NSW sets up new agency to oversee R&D spend


Joseph Brookes
Senior Reporter

The NSW government is to establish a new agency dedicated to research and development, following recommendations to improve outcomes from the nearly half a billion dollars it spends each year on R&D.

Speaking at an Australian Financial Review Business Summit on Tuesday afternoon, NSW Premier Gladys Berejiklian unveiled a new government body – Investment NSW – that will act as a one-stop shop for businesses looking to invest in the state.

Investment NSW will include an independent R&D agency that will oversee the whole of government spending on R&D, including on research-related investment attraction.

Gladys Berejiklian
Gladys Berejiklian: A new R&D NSW agency that will oversee the state’s research spending

Ms Berejiklian said Investment NSW is an opportunity to capitalise on Australia’s relative success in managing the COVID-19 pandemic.

“There’s a lot of pent-up demand and I’m hopeful that the economy will keep turning corners, and it’s really important for us to be working hand in glove with business.”

She said said Investment NSW would consolidate all the state’s research and development capacity alongside all investment arms of government “so that business has a one stop shop”.

“So, if you want to set up in New South Wales increase your footprint, or do something innovative, or have an idea, there will be one shopfront for business,” the Premier told the AFR business summit.

Investment NSW’s new agency, R&D NSW, is part of the state government’s response to an action plan to accelerate innovation through R&D.

That action plan – which is the result of a long consultation with an R&D Taskforce that began before COVID-19 — found NSW could accelerate innovation and economic growth by developing more research and development capability and investing in ‘soft’ infrastructure.

This focus on ‘soft’ infrastructure would compliment NSW’s large-scale ‘hard’ or built infrastructure, according to the action plan, delivered by Accelerating R&D in NSW Advisory Council Chair David Gonski and Parliamentary Secretary to the Premier Gabrielle Upton.

“NSW as a state can be the R&D leader in Australia, I have no doubt about this,” Ms Upton told InnovationAus on Tuesday. “This new agency, makes it clear that we are putting in place the steps that make that possible.”

Ms Upton said R&D NSW is expected to sit within another new body, Investment NSW, which is part of the Department of Premiere and Cabinet cluster. It will connect to other programs in government but will focus specifically on supporting translational research.

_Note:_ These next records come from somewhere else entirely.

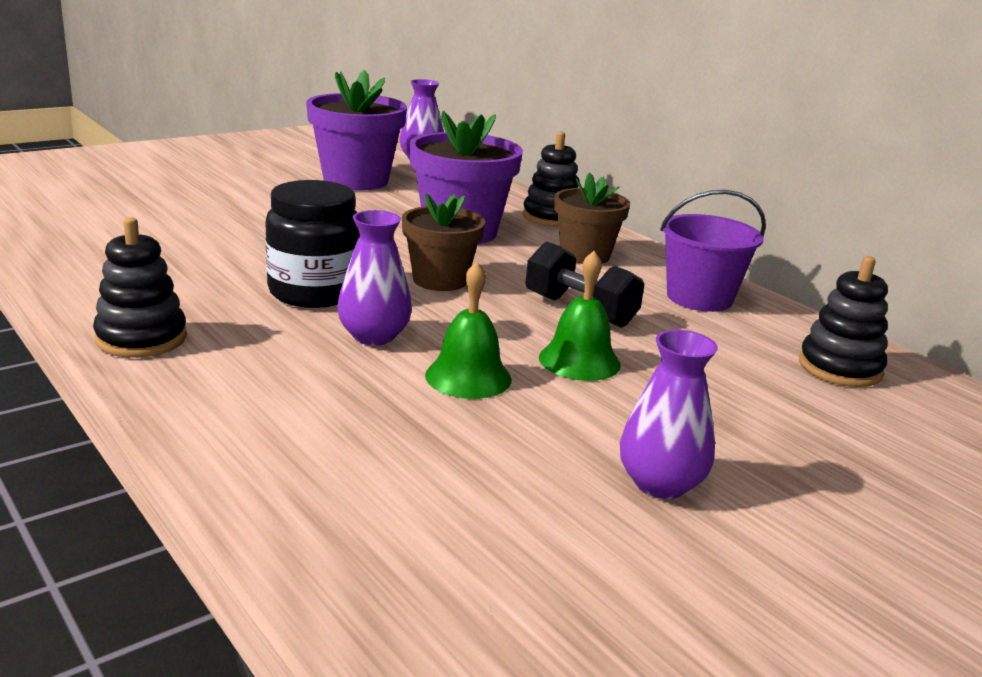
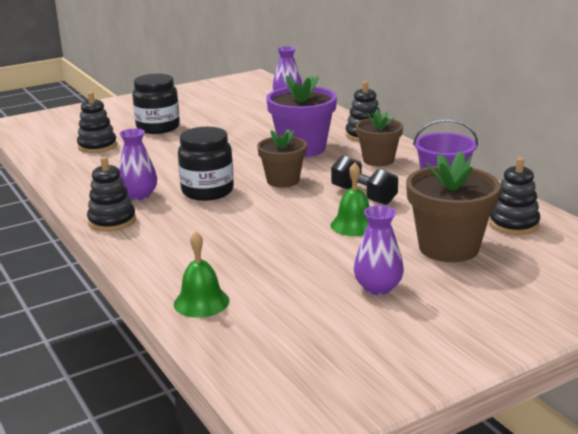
camera: 10 degrees right, 0 degrees up
purple flower pot [306,70,407,191] -> none
purple vase [337,210,412,346] -> purple vase moved to [119,128,157,200]
green bell [425,262,512,399] -> green bell moved to [174,231,229,318]
none -> black stacking toy [77,92,117,153]
none -> black jar [132,74,180,134]
none -> brown flower pot [406,151,501,262]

“NSW R&D is discrete, it’s purely about research. It will have carriage of programs that already exist across government. But it’s in a place inside of government where it can be whole of government.”

Previously responsibility for R&D programs have sat across different government clusters, meaning some of the $486 million worth of research programs have lacked “currency” and “accountability”, according to Ms Upton.

“It wasn’t doing the job that that cluster was about and it was trying to manage and babysit an activity that went across other clusters. It just wasn’t a very practical way of making the most of that investment.”

A central agency for R&D was part of one of five priority areas for government recommended in the R&D Action Plan delivered in January.

An R&D “matchmaking” platform to connect research buyers and sellers was also recommended, as well as boosting open and portable data; develop precincts like Sydney’s Tech Central to attract talent; and targeting strategic support for NSW Universities.

Ms Upton said funding has been secured for the Small Business Innovation Research program and the matchmaking platform.

Billed on Tuesday as a “one stop shop” for business interacting with government, Investment NSW is designed to help the government attract billions of dollars in investment from local and international business.

The government says locating R&D NSW within Investment NSW will allow it to work more strategically and in a coordinated way to attract investors and create new jobs.